Like any kid I loved the notion of staying out all night and these characters got to do that. Of the four male leads , I was most drawn to Curt (Richard Dreyfuss), the reserved and bookish grad heading off to college the next day. In my heart of hearts though I knew I was Terry the Toad (Charles Martin Smith), the geek (or baby brother) who is always hanging around the group. Never quite accepted but never quite rejected either.
As the film progressed I found myself connecting more and more with Curt. Like him, I was soon going to be uprooted and leave town. Leaving friends behind and starting over again in a new town and meeting new people. It was scary and I could understand why the characters would fear it.
I can’t say I related to the women characters. Carol (Mackenzie Phillips) was too young. Debbie (Candy Clark) was not my type (too Sandra Dee). Laurie (Cindy Williams) reminded me too much of my mother. She even had Mom’s haircut. And there was something in the way she and Steve talked that reminded me too much of my own (now divorced) parents. Having said that, their slow dance at the sock hop remains one of my favorite movie scenes. In less than a minute, we completely understand their relationship and it doesn’t hurt that they are dancing to “Smoke Gets In Your Eyes”.
I preferred Curt’s pursuit of the blonde in the T-bird (Suzanne Somers). His never say die efforts to find her brings him eventually to the local radio station and meeting Wolfman Jack for real. It made me wonder. Would I ever have a girlfriend? Would any girl ever be interested in guy like me? Especially the kind of girl who drove a T-bird?
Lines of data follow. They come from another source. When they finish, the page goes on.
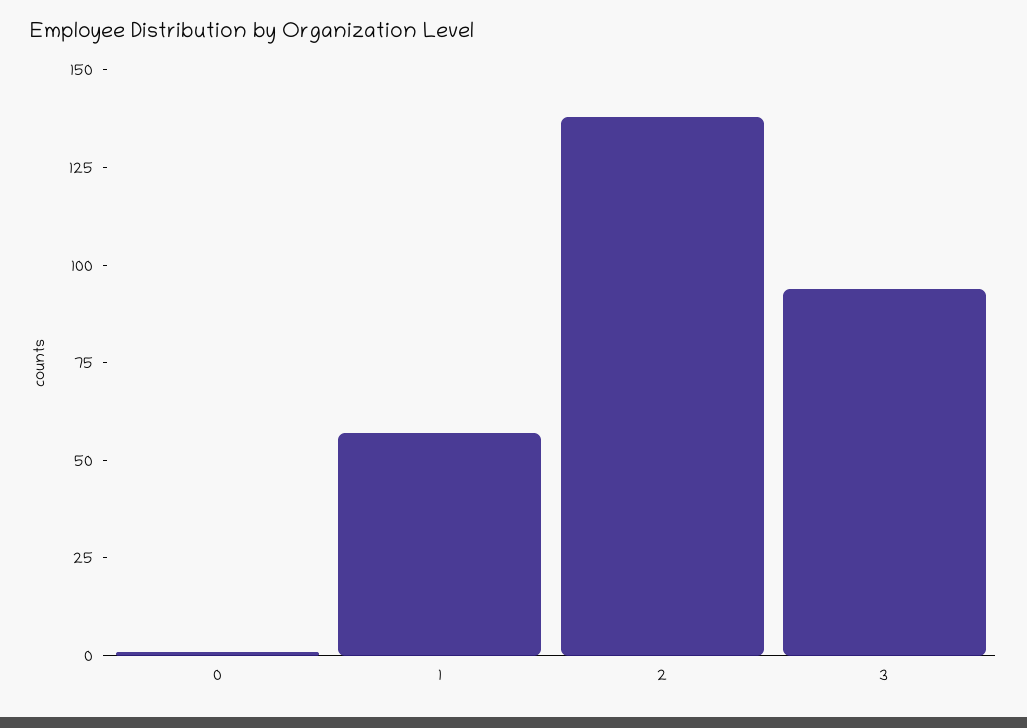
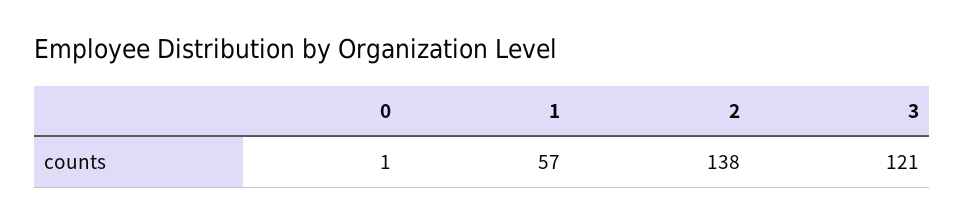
  {
    "0": 1,
    "1": 57,
    "2": 138,
-   "3": 95
+   "3": 121
  }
And I really related to Wolfman’s advice to Curt about life. It seemed he was speaking to me. Life was about hanging on and letting go. It was about dreams and having the courage to keep reaching out for them whatever it takes. And realizing that, most often, those women in the T-Birds follow close behind.
I liked how the closing title cards let us know what happened to the guys and brought the audience back down to earth. (And even then I thought it odd not to learn what happened to the girls). The movie seemed to perfectly capture that moment before life changed for both the characters and the country. When the end credits rolled, the audience hooted and applauded.
American Graffiti forever changed the use of music in film. It changed how stories were told (multiple storylines happening at once). When I watch it, It still takes me back to 1962 and that night I first saw it in 1974.
Years later when I wrote my first good screenplay, I based it on a special time in my own life (summer job between high school and college). I used period pop and rock tunes just like Graffiti. And I even called it American Kids in honor of both Graffiti and the John Mellencamp song, “Jack & Diane” (which I used in the script). Like Jack & Diane, the kids in Graffiti are just “American kids doing the best that they can.”
For me, it remains the Citizen Kane of the coming of age genre, and one of the Movies That Changed My Life.
NEXT THURSDAY: MY GREATEST MOVIE WEEKEND CONCLUDES
WHY THIS SONG OF THE DAY?
"Class of `57" by The Statler Brothers
Because it reminds me of Graffiti. Because it takes me back to my own high school class.